We aimed to investigate the relationship between CMD and MDA-LDL levels.
This study included 95 patients who did not receive lipid-lowering medications and had no obstructive CAD. Obstructive CAD was defined as >50% diameter reduction on coronary angiography or fractional flow reserve of ≤0.80. We retrospectively analyzed coronary flow reserve (CFR), index of microcirculatory resistance (IMR), and MDA-LDL levels. CMD was defined as either CFR <2.0 or IMR ≥25.
CMD was observed in 29 (31%) patients. MDA-LDL levels were significantly higher in patients with CMD than in those without CMD (124.8 ± 37.6 vs. 95.3 ± 29.5 U/L; p < 0.01). Univariable logistic regression analysis indicated a significant relationship between CMD and MDA-LDL levels (odds ratio (OR): 1.03; p < 0.01). In the multivariable model, MDA-LDL levels were significantly associated with CMD (OR: 1.02; p < 0.01). Regression analysis showed a significant correlation between MDA-LDL levels and CFR (r = -0.42, p < 0.01) and IMR (r = 0.35, p < 0.01). In the multiple regression analysis, MDA-LDL levels were independently associated with CFR (β = -0.30, p < 0.01) and IMR (β = 0.26, p = 0.02).

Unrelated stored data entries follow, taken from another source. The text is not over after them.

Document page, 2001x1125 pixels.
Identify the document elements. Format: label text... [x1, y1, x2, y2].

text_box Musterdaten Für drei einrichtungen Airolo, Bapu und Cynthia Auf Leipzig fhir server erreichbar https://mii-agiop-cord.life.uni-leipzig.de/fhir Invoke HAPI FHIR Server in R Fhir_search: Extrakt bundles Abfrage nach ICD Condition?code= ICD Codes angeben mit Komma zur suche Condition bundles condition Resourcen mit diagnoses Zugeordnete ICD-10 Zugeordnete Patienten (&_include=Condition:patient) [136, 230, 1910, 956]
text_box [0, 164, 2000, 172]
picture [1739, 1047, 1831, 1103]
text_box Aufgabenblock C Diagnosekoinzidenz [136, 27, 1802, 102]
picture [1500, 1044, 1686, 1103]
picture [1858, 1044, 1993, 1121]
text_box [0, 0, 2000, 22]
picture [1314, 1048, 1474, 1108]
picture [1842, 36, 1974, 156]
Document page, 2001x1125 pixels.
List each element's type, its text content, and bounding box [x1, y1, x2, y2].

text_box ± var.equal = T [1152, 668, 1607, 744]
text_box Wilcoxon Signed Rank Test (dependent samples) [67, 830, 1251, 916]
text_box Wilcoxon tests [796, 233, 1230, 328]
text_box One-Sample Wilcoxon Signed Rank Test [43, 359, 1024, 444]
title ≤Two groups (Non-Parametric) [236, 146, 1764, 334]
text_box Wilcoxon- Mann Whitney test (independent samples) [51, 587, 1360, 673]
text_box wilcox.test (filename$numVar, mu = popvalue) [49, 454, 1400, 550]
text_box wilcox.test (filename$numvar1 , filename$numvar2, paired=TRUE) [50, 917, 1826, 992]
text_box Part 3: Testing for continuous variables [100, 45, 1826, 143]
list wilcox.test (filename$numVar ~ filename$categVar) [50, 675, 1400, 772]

MDA-LDL levels were associated with CMD in patients without obstructive CAD.
冠状动脉微血管功能障碍(CMD)与无阻塞性冠状动脉疾病(CAD)患者的心绞痛症状及不良临床结局相关。据报道,丙二醛修饰的低密度脂蛋白(MDA-LDL)是心外膜冠状动脉粥样硬化起始和加速的标志物。然而,其对CMD的影响仍不明确。
我们旨在研究CMD与MDA-LDL水平之间的关系。
本研究纳入了95例未服用降脂药物且无阻塞性CAD的患者。阻塞性CAD定义为冠状动脉造影显示直径减少>50%或血流储备分数≤0.80。我们回顾性分析了冠状动脉血流储备(CFR)、微循环阻力指数(IMR)和MDA-LDL水平。CMD定义为CFR<2.0或IMR≥25。
29例(31%)患者存在CMD。CMD患者的MDA-LDL水平显著高于无CMD患者(124.8±37.6 vs. 95.3±29.5 U/L;p<0.01)。单因素逻辑回归分析表明CMD与MDA-LDL水平之间存在显著关系(比值比(OR):1.03;p<0.01)。在多变量模型中,MDA-LDL水平与CMD显著相关(OR:1.02;p<0.01)。回归分析显示MDA-LDL水平与CFR(r = -0.42,p<0.01)和IMR(r = 0.35,p<0.01)之间存在显著相关性。在多元回归分析中,MDA-LDL水平与CFR(β = -0.30,p<0.01)和IMR(β = 0.26,p = 0.02)独立相关。
在无阻塞性CAD的患者中,MDA-LDL水平与CMD相关。